Broussard is not alone — students have been speaking out in opposition to the pipelines, most notably in September when members of the Native American Student Union, Young Democratic Socialists and the Student Coalition Against Labor Exploitation hosted a rally to protest the construction of the Dakota Access Pipeline. Though former President Barack Obama directed the U.S. Army Corps of Engineers to reevaluate the Dakota Access Pipeline in November and denied construction permits to the Keystone XL Pipeline, Trump’s order has reopened the debate — and students are divided over whether these pipelines should be built.
Furthermore, Broussard worries that the process of transferring this crude oil and its potential for leakage could be detrimental to the environment and surrounding communities. The process used by these pipelines is thought by scientists to increase carbon dioxide levels in the atmosphere and potentially contaminate large bodies of water like the Mississippi River and drinking water sources for Native Americans, deteriorate the integrity of tribal land and disturb sensitive local habitats, according to Business Insider.
Trump, however, approves of the construction of the pipelines, saying they will create 28,000 jobs and provide opportunity for construction of the pipes in the United States when he signed the executive order on the 24th, as opposed to the pipes being made in other countries, according to NPR. The pipelines spurred several months of protests from environmentalists, Native Americans, human rights activists and those who stood in solidarity with these groups. Large numbers of protestors occupied for months the prospective pipeline route, resulting in various arrests and tension involving law enforcement. Students are split on the morality, cost-benefit analysis and feasibility of the plan to implement the pipelines.

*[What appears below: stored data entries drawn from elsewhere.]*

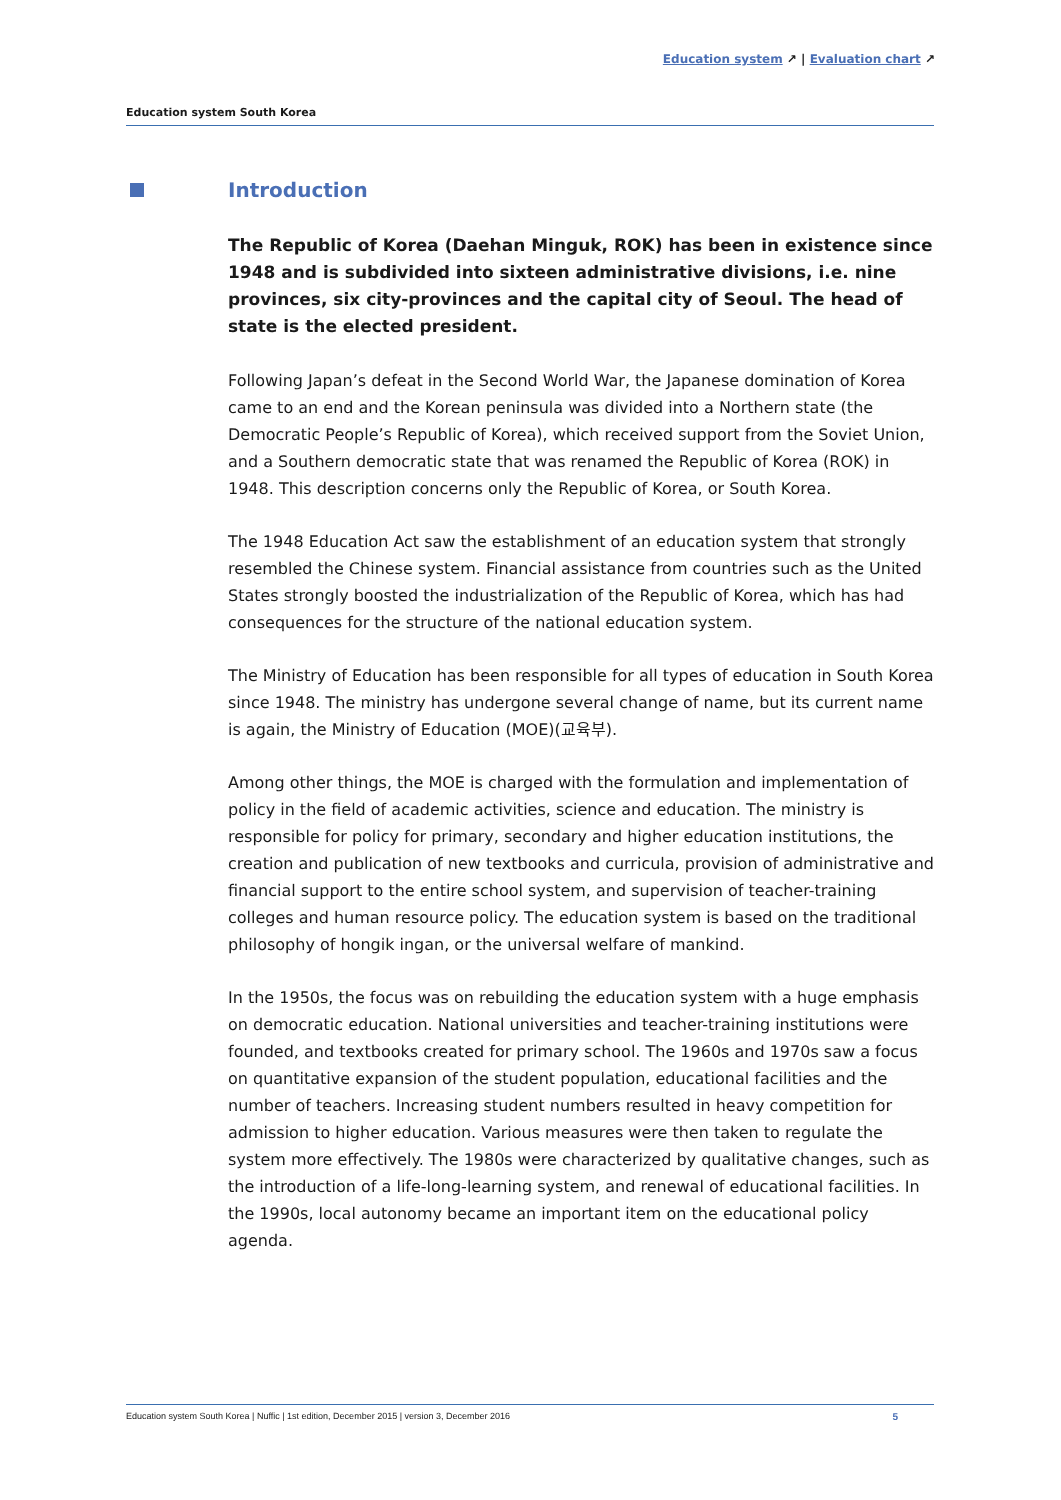Education system ↗ | Evaluation chart ↗
Education system South Korea
Introduction
The Republic of Korea (Daehan Minguk, ROK) has been in existence since 1948 and is subdivided into sixteen administrative divisions, i.e. nine provinces, six city-provinces and the capital city of Seoul. The head of state is the elected president.
Following Japan’s defeat in the Second World War, the Japanese domination of Korea came to an end and the Korean peninsula was divided into a Northern state (the Democratic People’s Republic of Korea), which received support from the Soviet Union, and a Southern democratic state that was renamed the Republic of Korea (ROK) in 1948. This description concerns only the Republic of Korea, or South Korea.
The 1948 Education Act saw the establishment of an education system that strongly resembled the Chinese system. Financial assistance from countries such as the United States strongly boosted the industrialization of the Republic of Korea, which has had consequences for the structure of the national education system.
The Ministry of Education has been responsible for all types of education in South Korea since 1948. The ministry has undergone several change of name, but its current name is again, the Ministry of Education (MOE)(교육부).
Among other things, the MOE is charged with the formulation and implementation of policy in the field of academic activities, science and education. The ministry is responsible for policy for primary, secondary and higher education institutions, the creation and publication of new textbooks and curricula, provision of administrative and financial support to the entire school system, and supervision of teacher-training colleges and human resource policy. The education system is based on the traditional philosophy of hongik ingan, or the universal welfare of mankind.
In the 1950s, the focus was on rebuilding the education system with a huge emphasis on democratic education. National universities and teacher-training institutions were founded, and textbooks created for primary school. The 1960s and 1970s saw a focus on quantitative expansion of the student population, educational facilities and the number of teachers. Increasing student numbers resulted in heavy competition for admission to higher education. Various measures were then taken to regulate the system more effectively. The 1980s were characterized by qualitative changes, such as the introduction of a life-long-learning system, and renewal of educational facilities. In the 1990s, local autonomy became an important item on the educational policy agenda.
Education system South Korea | Nuffic | 1st edition, December 2015 | version 3, December 2016 5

Malcolm Rakshan, a freshman majoring in political science and a member of the USC College Republicans, stands behind the construction of these pipelines.

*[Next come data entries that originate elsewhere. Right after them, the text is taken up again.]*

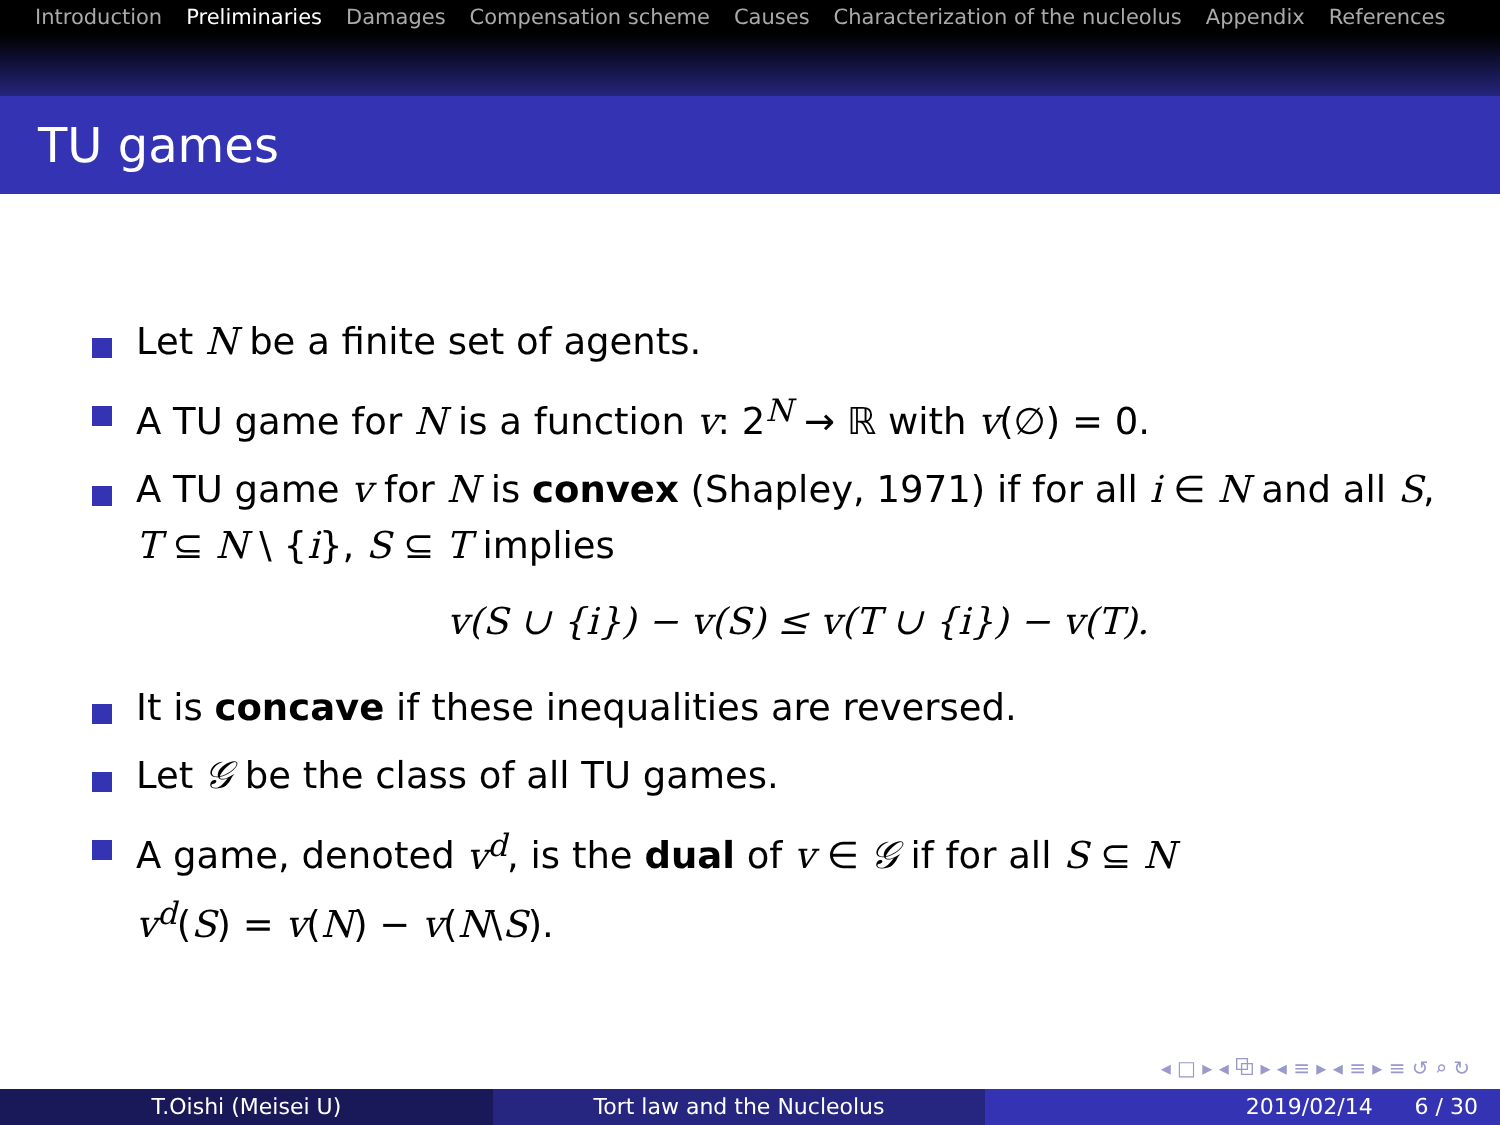Introduction Preliminaries Damages Compensation scheme Causes Characterization of the nucleolus Appendix References
TU games
Let N be a finite set of agents.
A TU game for N is a function v: 2<sup>N</sup> → ℝ with v(∅) = 0.
A TU game v for N is convex (Shapley, 1971) if for all i ∈ N and all S, T ⊆ N \ {i}, S ⊆ T implies
v(S ∪ {i}) − v(S) ≤ v(T ∪ {i}) − v(T).
It is concave if these inequalities are reversed.
Let 𝒢 be the class of all TU games.
A game, denoted v<sup>d</sup>, is the dual of v ∈ 𝒢 if for all S ⊆ N
v<sup>d</sup>(S) = v(N) − v(N\S).
◂ □ ▸ ◂ ⧉ ▸ ◂ ≡ ▸ ◂ ≡ ▸ ≡ ↺ ⌕ ↻
T.Oishi (Meisei U) Tort law and the Nucleolus 2019/02/14 6 / 30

“Trump made the common sense decision to move forward with the pipeline,” Rakshan said. “Going with the theme of America First, Trump established a precedent to focus on creating jobs through developing public works and improving infrastructure.”
The pipelines plan to navigate through mostly the Midwest, some states also belonging to America’s Rust Belt. This same region won Trump the election — with political scientists arguing that people from these states who were unemployed felt empowered by Trump’s message to create more jobs for them. In and near the Rust Belt region, the pipeline acts as the opportunity for Trump to provide employment for these individuals. But Broussard said this is not a justification.
“No number of jobs is worth risking thousands of lives,” Broussard said. “No amount of oil is worth risking our environment. No potential profits are worth the attempted degradation of a strong and resilient people.”
Though the current administration has green-lighted the construction of these pipelines, Broussard said they will continue to work against the executive order.
“The Native American community will continue to fight for change,” Broussard said. “We will not be silent nor will we ever give up. We still exist.”
Correction: A previous version of this article misquoted Malcolm Rakshan. It has now been updated with what he actually said. The Daily Trojan regrets this error.